History
Of Internet
The Internet has revolutionized the computer and communications world
like nothing before. The invention of the telegraph, telephone, radio,
and computer set the stage for this unprecedented integration of
capabilities. The Internet is at once a world-wide broadcasting
capability, a mechanism for information dissemination, and a medium for
collaboration and interaction between individuals and their computers
without regard for geographic location. The Internet represents one of
the most successful examples of the benefits of sustained investment and
commitment to research and development of information infrastructure.
Beginning with the early research in packet switching, the government,
industry and academia have been partners in evolving and deploying this
exciting new technology. Today, terms like "bleiner@computer.org" and
"http://www.acm.org" trip lightly off the tongue of the random person on
the street.
This is intended to be a brief, necessarily cursory and incomplete
history. Much material currently exists about the Internet, covering
history, technology, and usage. A trip to almost any bookstore will find
shelves of material written about the Internet.
In this paper,
several of us involved in the development and evolution of the Internet
share our views of its origins and history. This history revolves
around four distinct aspects. There is the technological evolution that
began with early research on packet switching and the ARPANET (and
related technologies), and where current research continues to expand
the horizons of the infrastructure along several dimensions, such as
scale, performance, and higher-level functionality. There is the
operations and management aspect of a global and complex operational
infrastructure. There is the social aspect, which resulted in a broad
community of Internauts working together to create and evolve the
technology. And there is the commercialization aspect, resulting in an
extremely effective transition of research results into a broadly
deployed and available information infrastructure.
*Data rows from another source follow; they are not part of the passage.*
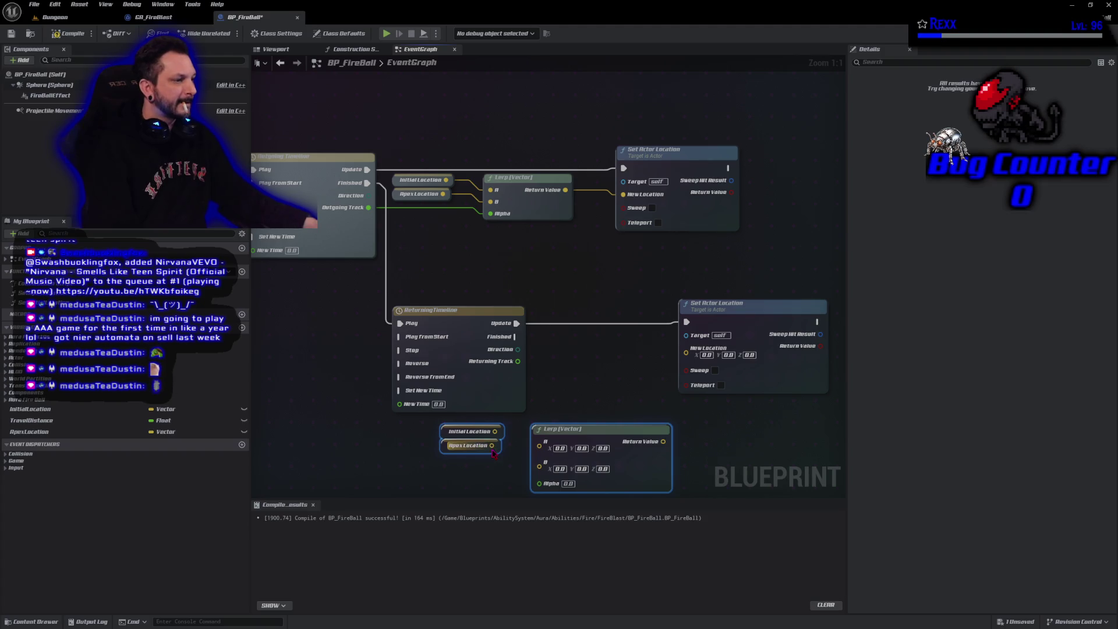
pyautogui.moveTo(492, 446)
pyautogui.mouseDown()
pyautogui.moveTo(543, 450)
pyautogui.moveTo(540, 441)
pyautogui.mouseUp()
pyautogui.moveTo(495, 432); pyautogui.dragTo(540, 453)
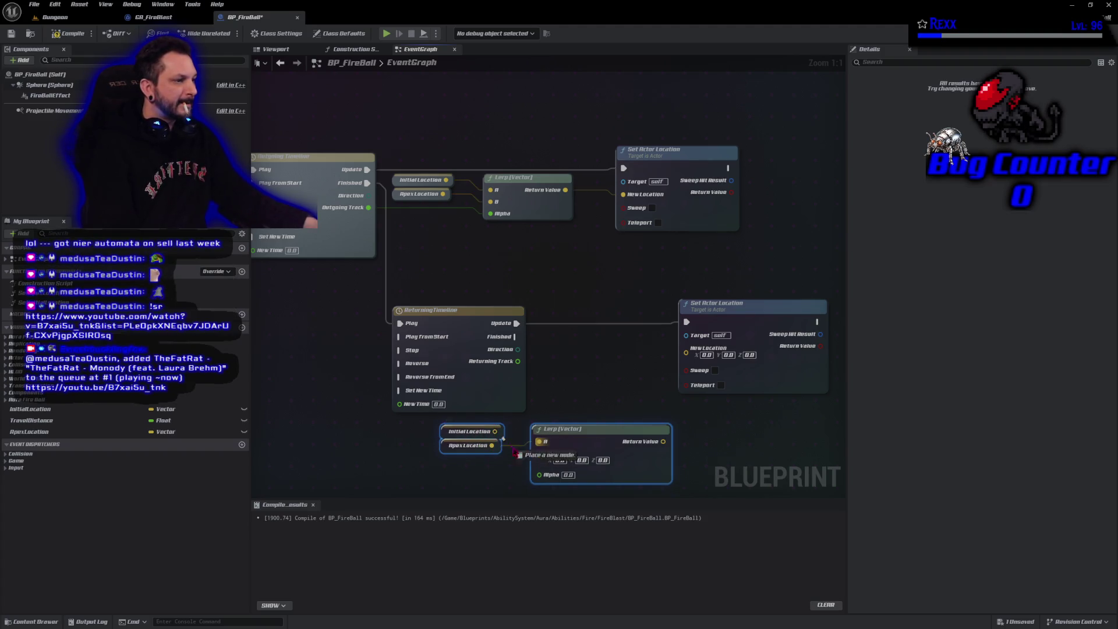
pyautogui.moveTo(442, 432)
pyautogui.mouseDown()
pyautogui.moveTo(447, 462)
pyautogui.moveTo(467, 432)
pyautogui.mouseUp()
# Wire Returning Track to Alpha and the Lerp to New Location; compile, save, delete Initial Location
pyautogui.keyDown('ctrl'); pyautogui.click(448, 446); pyautogui.keyUp('ctrl')
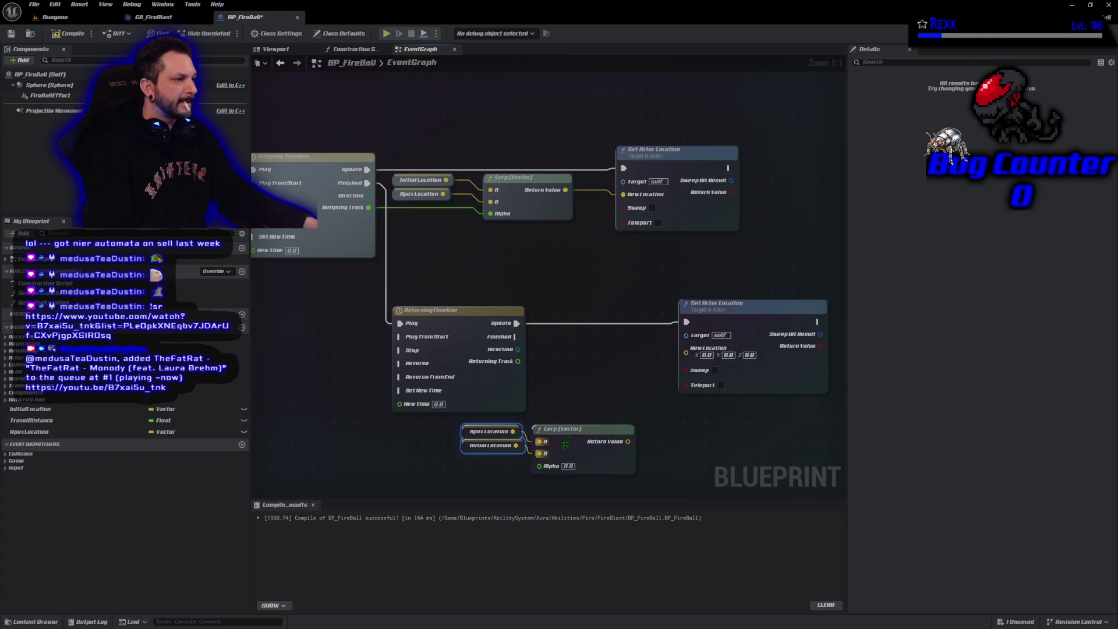
pyautogui.moveTo(518, 361); pyautogui.dragTo(539, 465)
pyautogui.moveTo(614, 442); pyautogui.dragTo(687, 348)
pyautogui.moveTo(606, 491); pyautogui.dragTo(486, 430)
pyautogui.moveTo(557, 440); pyautogui.dragTo(628, 337)
pyautogui.moveTo(732, 324)
pyautogui.mouseDown()
pyautogui.moveTo(773, 317)
pyautogui.moveTo(762, 317)
pyautogui.mouseUp()
pyautogui.click(69, 34)
pyautogui.click(291, 356)
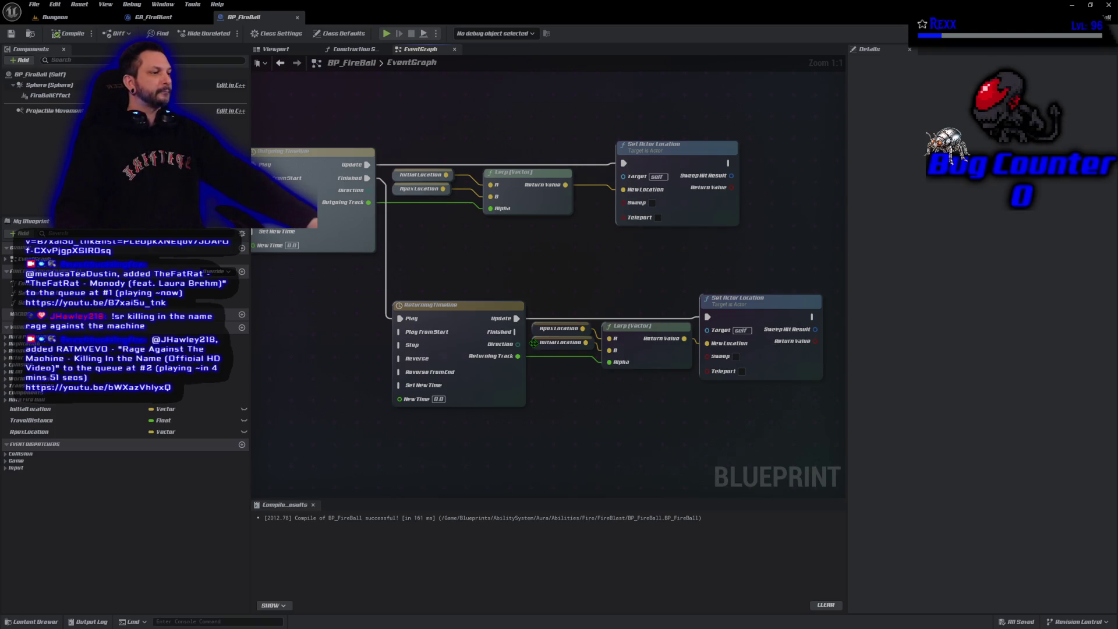
pyautogui.press('Delete')
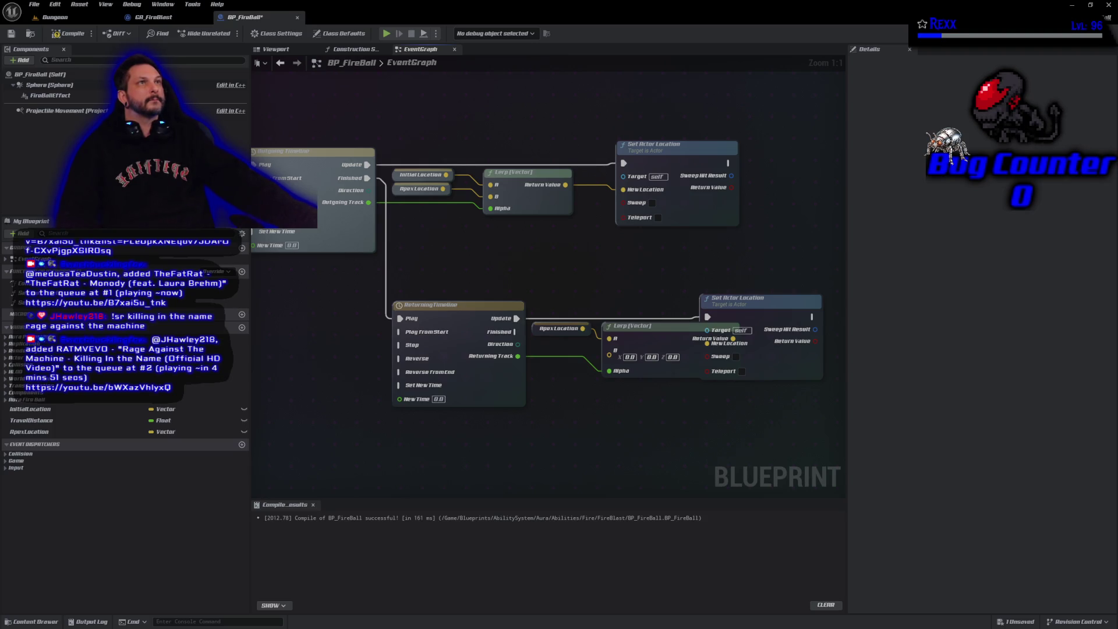
# Add a Return To Actor getter with a Get Actor Location node, then save
pyautogui.rightClick(444, 452)
pyautogui.write('get return')
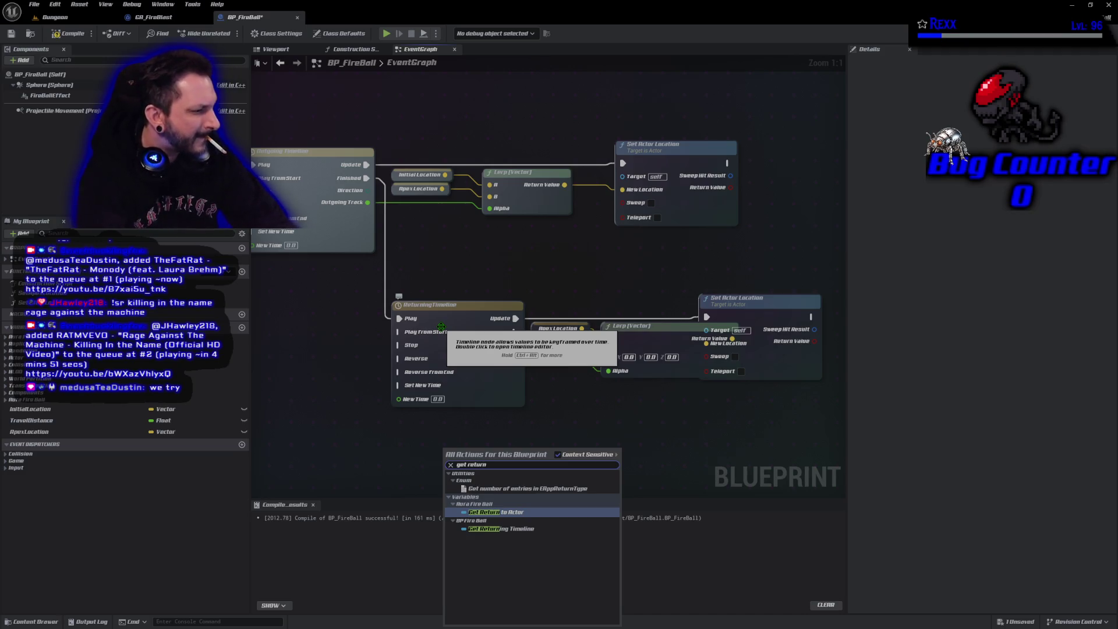
pyautogui.press('Return')
pyautogui.moveTo(495, 454); pyautogui.dragTo(523, 455)
pyautogui.write('get')
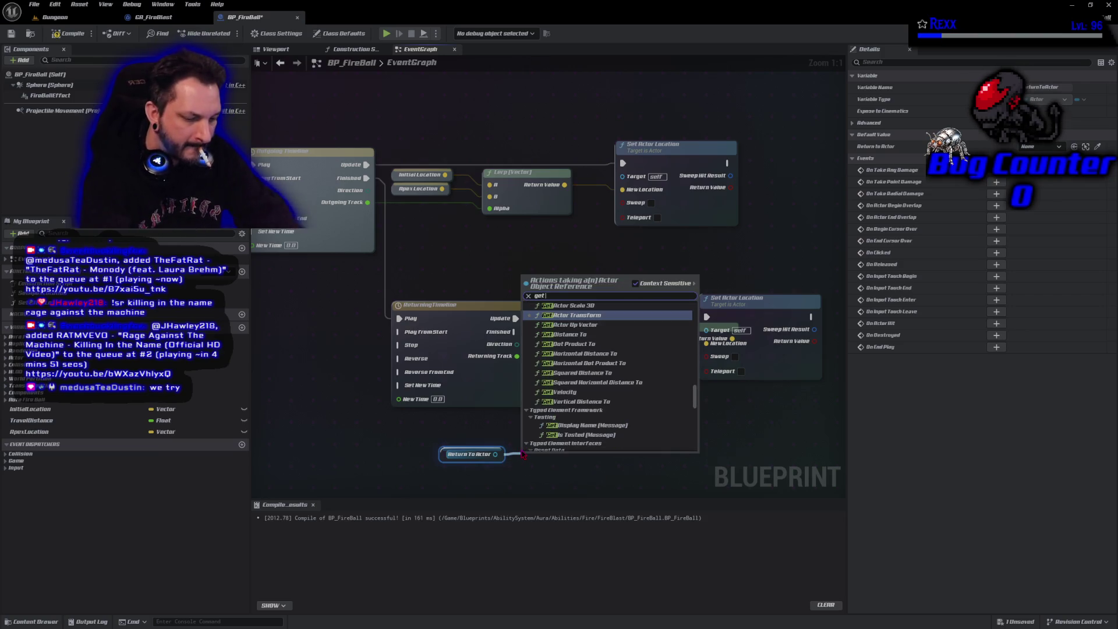
pyautogui.write(' actor locatio')
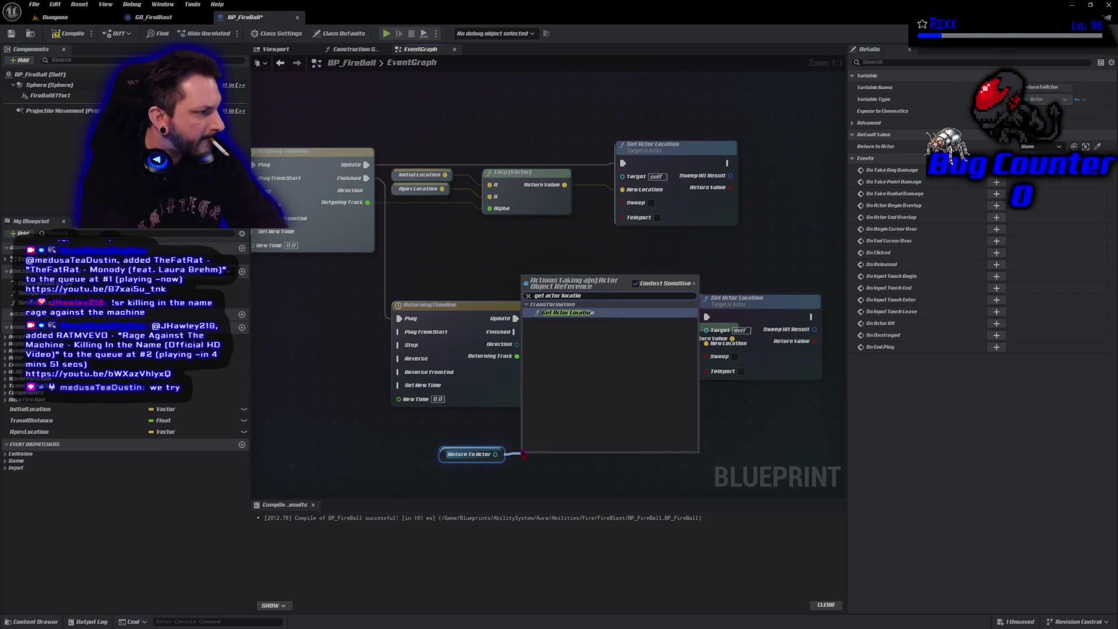
pyautogui.press('Return')
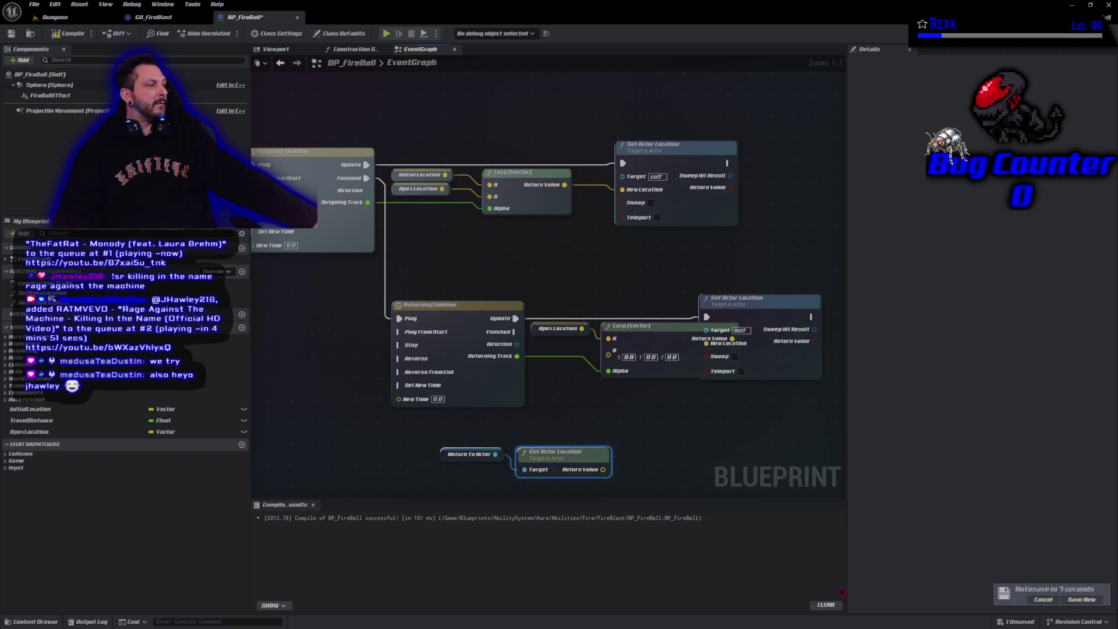
pyautogui.click(1082, 600)
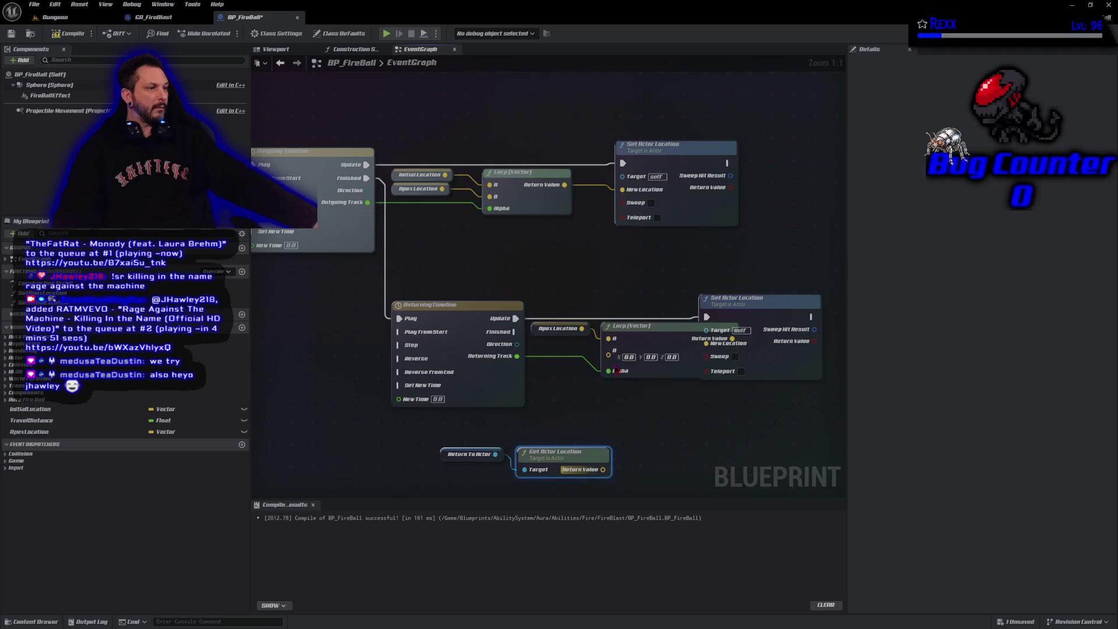
# Connect the actor location to the lower Lerp's B, tidy with a reroute point, compile
pyautogui.moveTo(609, 355); pyautogui.dragTo(603, 470)
pyautogui.moveTo(565, 277)
pyautogui.mouseDown()
pyautogui.moveTo(436, 257)
pyautogui.moveTo(675, 353)
pyautogui.mouseUp()
pyautogui.moveTo(507, 305); pyautogui.dragTo(678, 307)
The Internet today is a widespread information infrastructure, the
initial prototype of what is often called the National (or Global or
Galactic) Information Infrastructure. Its history is complex and
involves many aspects - technological, organizational, and community.
And its influence reaches not only to the technical fields of computer
communications but throughout society as we move toward increasing use
of online tools to accomplish electronic commerce, information
acquisition, and community operations.
Origins of the Internet
The first recorded description of the social interactions that could be enabled through networking was a series of memos
written by J.C.R. Licklider of MIT in August 1962 discussing his
"Galactic Network" concept. He envisioned a globally interconnected set
of computers through which everyone could quickly access data and
programs from any site. In spirit, the concept was very much like the
Internet of today. Licklider was the first head of the computer research
program at DARPA,
starting in October 1962. While at DARPA he convinced his successors at
DARPA, Ivan Sutherland, Bob Taylor, and MIT researcher Lawrence G.
Roberts, of the importance of this networking concept.
Leonard Kleinrock at MIT published the first paper on packet switching theory in July 1961 and the first book on the subject
in 1964. Kleinrock convinced Roberts of the theoretical feasibility of
communications using packets rather than circuits, which was a major
step along the path towards computer networking. The other key step was
to make the computers talk together. To explore this, in 1965 working
with Thomas Merrill, Roberts connected the TX-2 computer in Mass. to the
Q-32 in California with a low speed dial-up telephone line creating the
first (however small) wide-area computer network ever built.
The result of this experiment was the realization that the time-shared
computers could work well together, running programs and retrieving data
as necessary on the remote machine, but that the circuit switched
telephone system was totally inadequate for the job.